Metin Bölümü.
════

Evet dünyada dertsiz kul yoktur. Her birinin derdi kendince önemlidir. Biz burada bazı dertlilerin derdinden söz etmeye çalışalım şimdi.

Bilindiği üzere insanların temel ihtiyaçları vardır. Bu ihtiyaçlardan birisi de beslenme ihtiyacıdır. Kimi insanlar vardır ki halihazırda dünyada ekmek bulma mücadelesinde, karınlarını "bir övün" doyurabilseler mutlu olacaklar.Kimisi de günlük su ihtiyacını karşılamak için dağı taşı aşmakta. Aylarca gökyüzünü seyretmekte, yağmur bulutlarını gördüğünde bayram yapmaktadır.

Kimileri halihazırda var dünyada. Belki de milyonlardır bunlar. Sis ve bulutların etraftan sıyrılıp gitmesini arzulamakta, bulutların gölgesinde yaşamaktan yorulmakta, yağmur sularının oluşturduğü çamurlu toprağın üzerinde hayat sürmekten usanmakta, güneşin ışıltılarına hasret kalmaktadır.

Halihazırda öyleleri vardır ki dünyada; yıllarca hastalığın pençesi altında yaşamakta, sıhhate ermek için elinden gelen mücadeleyi vermekte, rahat bir nefes alabildiği anlarda dünyanın en mutlu insanı olmakta, ağrısız geçirdiği vakitlerde Rabbine içtenlikle şükrünü etmekte, gerçek mutluluğun sağlıkta olduğunu bizzat yaşayarak görmektedir.

════

Sunulan Malzeme.
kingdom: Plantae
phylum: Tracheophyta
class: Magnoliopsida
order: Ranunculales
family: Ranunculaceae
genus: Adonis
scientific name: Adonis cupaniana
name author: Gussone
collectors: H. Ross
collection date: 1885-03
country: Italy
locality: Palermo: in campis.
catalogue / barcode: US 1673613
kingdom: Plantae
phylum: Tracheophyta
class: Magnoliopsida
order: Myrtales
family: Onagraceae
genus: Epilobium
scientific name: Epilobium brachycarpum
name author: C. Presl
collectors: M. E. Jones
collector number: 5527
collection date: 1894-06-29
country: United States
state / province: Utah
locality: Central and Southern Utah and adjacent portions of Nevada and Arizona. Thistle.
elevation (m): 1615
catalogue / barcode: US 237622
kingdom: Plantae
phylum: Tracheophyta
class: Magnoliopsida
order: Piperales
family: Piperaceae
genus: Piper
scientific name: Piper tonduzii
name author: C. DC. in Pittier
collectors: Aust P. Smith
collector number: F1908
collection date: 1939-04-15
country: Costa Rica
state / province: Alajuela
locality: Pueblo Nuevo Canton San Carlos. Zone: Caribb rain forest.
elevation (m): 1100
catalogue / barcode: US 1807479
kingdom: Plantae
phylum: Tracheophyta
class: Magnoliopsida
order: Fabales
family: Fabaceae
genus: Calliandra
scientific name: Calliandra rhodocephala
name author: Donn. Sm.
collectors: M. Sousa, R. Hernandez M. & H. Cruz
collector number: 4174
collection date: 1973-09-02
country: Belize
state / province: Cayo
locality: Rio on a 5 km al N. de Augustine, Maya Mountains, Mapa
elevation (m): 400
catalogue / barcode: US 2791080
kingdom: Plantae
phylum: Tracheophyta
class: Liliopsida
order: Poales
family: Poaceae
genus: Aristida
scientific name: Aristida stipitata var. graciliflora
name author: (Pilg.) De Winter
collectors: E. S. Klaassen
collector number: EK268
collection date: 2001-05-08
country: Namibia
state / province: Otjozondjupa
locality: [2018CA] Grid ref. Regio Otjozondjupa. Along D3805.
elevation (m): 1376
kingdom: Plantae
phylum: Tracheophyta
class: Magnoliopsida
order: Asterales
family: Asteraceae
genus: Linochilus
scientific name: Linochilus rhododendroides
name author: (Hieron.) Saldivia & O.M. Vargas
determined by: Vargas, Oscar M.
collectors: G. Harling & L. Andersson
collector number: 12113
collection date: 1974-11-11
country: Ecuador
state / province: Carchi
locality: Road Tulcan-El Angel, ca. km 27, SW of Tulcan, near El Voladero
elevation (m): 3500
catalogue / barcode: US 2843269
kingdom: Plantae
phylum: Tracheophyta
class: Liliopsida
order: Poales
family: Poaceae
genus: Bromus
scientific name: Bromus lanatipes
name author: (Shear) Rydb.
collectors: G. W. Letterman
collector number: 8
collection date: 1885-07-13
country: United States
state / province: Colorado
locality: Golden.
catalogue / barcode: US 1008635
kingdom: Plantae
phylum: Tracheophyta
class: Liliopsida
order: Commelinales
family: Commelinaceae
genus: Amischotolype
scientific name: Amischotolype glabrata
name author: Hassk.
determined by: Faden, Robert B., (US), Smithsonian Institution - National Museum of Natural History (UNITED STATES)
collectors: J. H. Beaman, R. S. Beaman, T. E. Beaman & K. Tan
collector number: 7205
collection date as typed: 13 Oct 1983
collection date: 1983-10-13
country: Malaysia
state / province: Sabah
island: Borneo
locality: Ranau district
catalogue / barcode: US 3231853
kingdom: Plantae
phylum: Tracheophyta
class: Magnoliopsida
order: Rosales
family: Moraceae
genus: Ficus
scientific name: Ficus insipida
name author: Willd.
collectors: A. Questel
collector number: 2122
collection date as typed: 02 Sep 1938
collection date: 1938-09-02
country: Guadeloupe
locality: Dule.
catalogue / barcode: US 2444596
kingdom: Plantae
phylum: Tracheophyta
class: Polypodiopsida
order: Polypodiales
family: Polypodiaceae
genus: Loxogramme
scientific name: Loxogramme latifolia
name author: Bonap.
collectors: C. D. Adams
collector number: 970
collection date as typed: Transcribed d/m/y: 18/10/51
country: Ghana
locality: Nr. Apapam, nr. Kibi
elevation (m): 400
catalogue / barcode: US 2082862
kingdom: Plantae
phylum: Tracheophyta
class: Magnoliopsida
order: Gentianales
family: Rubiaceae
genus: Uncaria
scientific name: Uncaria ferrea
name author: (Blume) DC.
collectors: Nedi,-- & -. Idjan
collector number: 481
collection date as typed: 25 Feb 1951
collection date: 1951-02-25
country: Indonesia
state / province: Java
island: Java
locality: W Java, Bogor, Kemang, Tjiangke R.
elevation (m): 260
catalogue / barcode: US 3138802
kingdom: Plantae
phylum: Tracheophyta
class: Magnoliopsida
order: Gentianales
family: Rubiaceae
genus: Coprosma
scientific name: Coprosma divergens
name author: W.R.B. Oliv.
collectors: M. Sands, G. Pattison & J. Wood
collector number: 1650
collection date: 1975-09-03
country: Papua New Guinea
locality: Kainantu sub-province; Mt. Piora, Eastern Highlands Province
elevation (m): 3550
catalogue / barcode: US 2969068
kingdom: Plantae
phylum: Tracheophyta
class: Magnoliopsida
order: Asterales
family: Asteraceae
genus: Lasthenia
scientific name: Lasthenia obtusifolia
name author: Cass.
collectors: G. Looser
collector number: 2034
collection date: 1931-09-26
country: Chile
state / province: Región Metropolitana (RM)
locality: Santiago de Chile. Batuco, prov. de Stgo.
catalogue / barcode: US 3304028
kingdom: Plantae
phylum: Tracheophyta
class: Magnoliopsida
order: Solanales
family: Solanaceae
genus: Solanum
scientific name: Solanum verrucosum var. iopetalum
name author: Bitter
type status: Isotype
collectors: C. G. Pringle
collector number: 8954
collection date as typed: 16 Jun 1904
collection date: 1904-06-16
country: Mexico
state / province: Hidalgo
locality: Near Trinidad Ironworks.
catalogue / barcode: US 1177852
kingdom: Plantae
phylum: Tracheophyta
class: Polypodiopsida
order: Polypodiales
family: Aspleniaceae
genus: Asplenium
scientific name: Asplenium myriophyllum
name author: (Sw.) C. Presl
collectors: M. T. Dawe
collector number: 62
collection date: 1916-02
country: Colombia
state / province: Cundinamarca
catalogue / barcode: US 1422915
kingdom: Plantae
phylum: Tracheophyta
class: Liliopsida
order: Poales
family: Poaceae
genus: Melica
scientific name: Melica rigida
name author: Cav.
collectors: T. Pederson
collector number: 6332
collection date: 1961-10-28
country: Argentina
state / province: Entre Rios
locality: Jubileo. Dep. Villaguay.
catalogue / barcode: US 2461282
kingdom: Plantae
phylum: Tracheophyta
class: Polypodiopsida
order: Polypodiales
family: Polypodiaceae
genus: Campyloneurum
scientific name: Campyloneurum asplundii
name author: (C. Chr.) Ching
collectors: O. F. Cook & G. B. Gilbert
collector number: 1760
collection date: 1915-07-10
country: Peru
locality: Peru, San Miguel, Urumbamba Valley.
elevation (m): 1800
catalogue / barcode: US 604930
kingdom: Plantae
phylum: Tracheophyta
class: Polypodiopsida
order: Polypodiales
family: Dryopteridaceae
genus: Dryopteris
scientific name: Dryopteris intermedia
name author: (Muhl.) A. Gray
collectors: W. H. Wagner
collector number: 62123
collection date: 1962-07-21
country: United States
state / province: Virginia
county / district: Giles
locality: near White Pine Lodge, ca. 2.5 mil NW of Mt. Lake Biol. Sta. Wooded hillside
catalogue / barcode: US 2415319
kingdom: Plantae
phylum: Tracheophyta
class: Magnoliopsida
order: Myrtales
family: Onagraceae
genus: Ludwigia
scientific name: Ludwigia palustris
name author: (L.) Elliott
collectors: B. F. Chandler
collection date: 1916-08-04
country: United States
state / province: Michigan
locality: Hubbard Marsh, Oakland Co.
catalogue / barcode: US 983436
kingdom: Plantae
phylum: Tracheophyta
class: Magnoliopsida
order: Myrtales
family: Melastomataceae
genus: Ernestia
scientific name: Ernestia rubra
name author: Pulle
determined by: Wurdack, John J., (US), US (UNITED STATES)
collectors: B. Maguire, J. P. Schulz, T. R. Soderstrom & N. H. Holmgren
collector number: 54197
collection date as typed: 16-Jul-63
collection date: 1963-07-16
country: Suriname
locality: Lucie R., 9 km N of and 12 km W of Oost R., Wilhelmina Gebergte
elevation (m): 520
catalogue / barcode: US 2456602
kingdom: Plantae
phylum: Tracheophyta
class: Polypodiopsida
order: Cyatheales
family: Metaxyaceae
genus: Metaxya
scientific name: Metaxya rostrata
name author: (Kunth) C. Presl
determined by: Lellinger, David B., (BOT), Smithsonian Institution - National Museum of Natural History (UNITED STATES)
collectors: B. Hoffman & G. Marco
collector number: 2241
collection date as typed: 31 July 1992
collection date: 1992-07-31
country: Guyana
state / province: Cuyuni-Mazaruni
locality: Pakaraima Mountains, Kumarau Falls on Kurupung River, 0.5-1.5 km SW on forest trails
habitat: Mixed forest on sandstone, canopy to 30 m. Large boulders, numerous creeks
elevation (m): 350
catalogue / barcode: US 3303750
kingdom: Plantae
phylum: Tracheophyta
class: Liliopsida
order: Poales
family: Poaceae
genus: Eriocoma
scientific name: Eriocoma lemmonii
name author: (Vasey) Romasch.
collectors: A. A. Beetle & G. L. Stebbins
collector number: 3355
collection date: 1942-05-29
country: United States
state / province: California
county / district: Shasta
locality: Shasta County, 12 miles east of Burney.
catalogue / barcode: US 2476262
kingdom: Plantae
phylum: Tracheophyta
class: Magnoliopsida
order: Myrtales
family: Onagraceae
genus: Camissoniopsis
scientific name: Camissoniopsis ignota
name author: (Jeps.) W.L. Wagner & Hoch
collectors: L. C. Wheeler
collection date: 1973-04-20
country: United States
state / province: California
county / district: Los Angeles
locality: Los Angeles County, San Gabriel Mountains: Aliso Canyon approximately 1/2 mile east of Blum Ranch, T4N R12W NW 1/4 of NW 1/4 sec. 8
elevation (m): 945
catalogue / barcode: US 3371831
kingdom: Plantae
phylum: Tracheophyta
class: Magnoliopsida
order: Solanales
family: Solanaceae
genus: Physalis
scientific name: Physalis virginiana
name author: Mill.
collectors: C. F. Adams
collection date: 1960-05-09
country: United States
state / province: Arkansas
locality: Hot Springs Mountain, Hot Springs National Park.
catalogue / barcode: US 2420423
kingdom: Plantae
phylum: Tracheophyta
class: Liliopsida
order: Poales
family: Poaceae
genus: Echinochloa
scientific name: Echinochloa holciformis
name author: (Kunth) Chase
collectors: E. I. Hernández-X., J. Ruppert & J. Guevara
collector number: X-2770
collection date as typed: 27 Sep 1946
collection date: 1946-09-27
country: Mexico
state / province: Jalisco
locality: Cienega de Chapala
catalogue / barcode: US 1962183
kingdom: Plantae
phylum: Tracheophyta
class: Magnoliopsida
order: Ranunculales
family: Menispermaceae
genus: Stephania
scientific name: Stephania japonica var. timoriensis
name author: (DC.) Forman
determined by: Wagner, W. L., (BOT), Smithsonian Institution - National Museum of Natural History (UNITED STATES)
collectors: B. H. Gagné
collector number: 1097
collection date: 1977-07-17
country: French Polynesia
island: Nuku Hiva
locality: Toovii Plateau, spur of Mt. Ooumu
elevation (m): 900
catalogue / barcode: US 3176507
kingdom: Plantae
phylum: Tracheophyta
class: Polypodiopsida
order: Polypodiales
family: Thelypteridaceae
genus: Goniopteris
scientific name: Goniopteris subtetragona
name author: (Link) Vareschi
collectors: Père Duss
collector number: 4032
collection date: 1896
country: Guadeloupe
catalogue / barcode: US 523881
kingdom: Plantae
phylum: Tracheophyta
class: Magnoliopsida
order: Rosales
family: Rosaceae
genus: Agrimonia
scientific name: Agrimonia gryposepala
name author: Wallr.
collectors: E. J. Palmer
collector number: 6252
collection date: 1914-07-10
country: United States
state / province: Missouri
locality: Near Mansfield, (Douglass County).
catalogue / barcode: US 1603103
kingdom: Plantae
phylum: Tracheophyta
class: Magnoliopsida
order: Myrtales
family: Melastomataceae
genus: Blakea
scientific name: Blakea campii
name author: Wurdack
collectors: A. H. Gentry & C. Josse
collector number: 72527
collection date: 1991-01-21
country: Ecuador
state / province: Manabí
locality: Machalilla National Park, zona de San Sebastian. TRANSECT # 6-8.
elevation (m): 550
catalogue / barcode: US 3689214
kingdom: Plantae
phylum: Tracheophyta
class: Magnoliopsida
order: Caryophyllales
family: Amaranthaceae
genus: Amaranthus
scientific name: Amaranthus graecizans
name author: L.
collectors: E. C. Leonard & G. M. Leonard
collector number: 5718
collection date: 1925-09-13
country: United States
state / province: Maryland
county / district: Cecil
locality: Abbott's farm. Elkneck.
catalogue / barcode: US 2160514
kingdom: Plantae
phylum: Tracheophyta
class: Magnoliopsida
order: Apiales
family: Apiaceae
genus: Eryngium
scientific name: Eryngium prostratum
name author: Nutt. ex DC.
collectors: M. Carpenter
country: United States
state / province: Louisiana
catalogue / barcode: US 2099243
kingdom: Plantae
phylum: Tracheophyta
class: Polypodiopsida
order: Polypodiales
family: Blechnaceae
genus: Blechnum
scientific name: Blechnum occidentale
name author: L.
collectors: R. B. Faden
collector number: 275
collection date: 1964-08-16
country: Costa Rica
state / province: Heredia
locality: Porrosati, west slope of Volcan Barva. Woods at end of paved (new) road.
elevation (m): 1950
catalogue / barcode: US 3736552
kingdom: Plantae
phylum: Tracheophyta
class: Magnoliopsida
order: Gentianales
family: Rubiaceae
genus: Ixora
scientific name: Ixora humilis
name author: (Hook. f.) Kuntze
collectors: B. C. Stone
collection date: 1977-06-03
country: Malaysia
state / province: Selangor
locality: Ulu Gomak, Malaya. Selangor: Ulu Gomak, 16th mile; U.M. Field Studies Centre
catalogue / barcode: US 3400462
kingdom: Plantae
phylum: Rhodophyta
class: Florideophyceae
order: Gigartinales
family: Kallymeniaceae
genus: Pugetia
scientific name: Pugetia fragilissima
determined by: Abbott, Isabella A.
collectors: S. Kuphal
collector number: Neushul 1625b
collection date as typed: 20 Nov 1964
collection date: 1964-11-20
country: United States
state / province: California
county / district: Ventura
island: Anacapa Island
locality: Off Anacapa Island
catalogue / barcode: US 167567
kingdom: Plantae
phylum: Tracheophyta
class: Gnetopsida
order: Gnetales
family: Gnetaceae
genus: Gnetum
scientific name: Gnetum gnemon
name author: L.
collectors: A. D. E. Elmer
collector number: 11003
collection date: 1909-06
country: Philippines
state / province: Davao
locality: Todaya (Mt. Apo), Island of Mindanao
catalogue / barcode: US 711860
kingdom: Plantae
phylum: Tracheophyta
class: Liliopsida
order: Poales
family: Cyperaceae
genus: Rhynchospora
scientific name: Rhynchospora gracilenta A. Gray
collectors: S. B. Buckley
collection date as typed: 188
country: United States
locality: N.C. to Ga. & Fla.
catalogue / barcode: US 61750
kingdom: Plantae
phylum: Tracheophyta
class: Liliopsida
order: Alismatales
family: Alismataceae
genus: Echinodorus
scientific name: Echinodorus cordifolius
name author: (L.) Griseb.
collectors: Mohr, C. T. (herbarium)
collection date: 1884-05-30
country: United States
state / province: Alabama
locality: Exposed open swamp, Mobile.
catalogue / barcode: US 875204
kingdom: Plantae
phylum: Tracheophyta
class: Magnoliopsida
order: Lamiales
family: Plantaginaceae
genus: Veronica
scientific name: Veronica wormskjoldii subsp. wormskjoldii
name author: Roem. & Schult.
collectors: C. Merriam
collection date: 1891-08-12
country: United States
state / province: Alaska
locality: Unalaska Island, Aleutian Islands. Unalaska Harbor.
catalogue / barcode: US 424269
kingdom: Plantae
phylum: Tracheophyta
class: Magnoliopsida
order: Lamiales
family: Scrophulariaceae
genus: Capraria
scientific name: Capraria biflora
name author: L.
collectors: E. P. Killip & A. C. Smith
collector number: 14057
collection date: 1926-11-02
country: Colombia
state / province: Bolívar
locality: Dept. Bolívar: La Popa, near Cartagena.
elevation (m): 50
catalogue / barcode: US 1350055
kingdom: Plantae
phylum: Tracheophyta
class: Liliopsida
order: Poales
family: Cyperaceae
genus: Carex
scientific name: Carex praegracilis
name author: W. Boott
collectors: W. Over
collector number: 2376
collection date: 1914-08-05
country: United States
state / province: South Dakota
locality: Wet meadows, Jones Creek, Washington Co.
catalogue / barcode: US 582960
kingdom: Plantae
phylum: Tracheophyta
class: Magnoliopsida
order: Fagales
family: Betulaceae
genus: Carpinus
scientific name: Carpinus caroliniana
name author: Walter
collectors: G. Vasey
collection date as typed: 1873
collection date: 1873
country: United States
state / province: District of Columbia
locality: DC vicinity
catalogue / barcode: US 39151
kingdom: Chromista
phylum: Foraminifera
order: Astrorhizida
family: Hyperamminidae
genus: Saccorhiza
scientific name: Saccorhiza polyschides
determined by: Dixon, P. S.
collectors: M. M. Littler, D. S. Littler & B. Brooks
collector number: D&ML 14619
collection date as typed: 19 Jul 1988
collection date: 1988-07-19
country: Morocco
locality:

════

Yapmanız Gerekenler.
Dertler üzerine yazılmış metinden bir kısmı hiç değiştirmeden kopyalayın. "Evet dünyada dertsiz" sözlerinin geçtiği yerden başlayın ve "ışıltılarına hasret kalmaktadır." sözlerinden sonra durun.

Yazılı Yanıt.
Evet dünyada dertsiz kul yoktur. Her birinin derdi kendince önemlidir. Biz burada bazı dertlilerin derdinden söz etmeye çalışalım şimdi.

Bilindiği üzere insanların temel ihtiyaçları vardır. Bu ihtiyaçlardan birisi de beslenme ihtiyacıdır. Kimi insanlar vardır ki halihazırda dünyada ekmek bulma mücadelesinde, karınlarını "bir övün" doyurabilseler mutlu olacaklar.Kimisi de günlük su ihtiyacını karşılamak için dağı taşı aşmakta. Aylarca gökyüzünü seyretmekte, yağmur bulutlarını gördüğünde bayram yapmaktadır.

Kimileri halihazırda var dünyada. Belki de milyonlardır bunlar. Sis ve bulutların etraftan sıyrılıp gitmesini arzulamakta, bulutların gölgesinde yaşamaktan yorulmakta, yağmur sularının oluşturduğü çamurlu toprağın üzerinde hayat sürmekten usanmakta, güneşin ışıltılarına hasret kalmaktadır.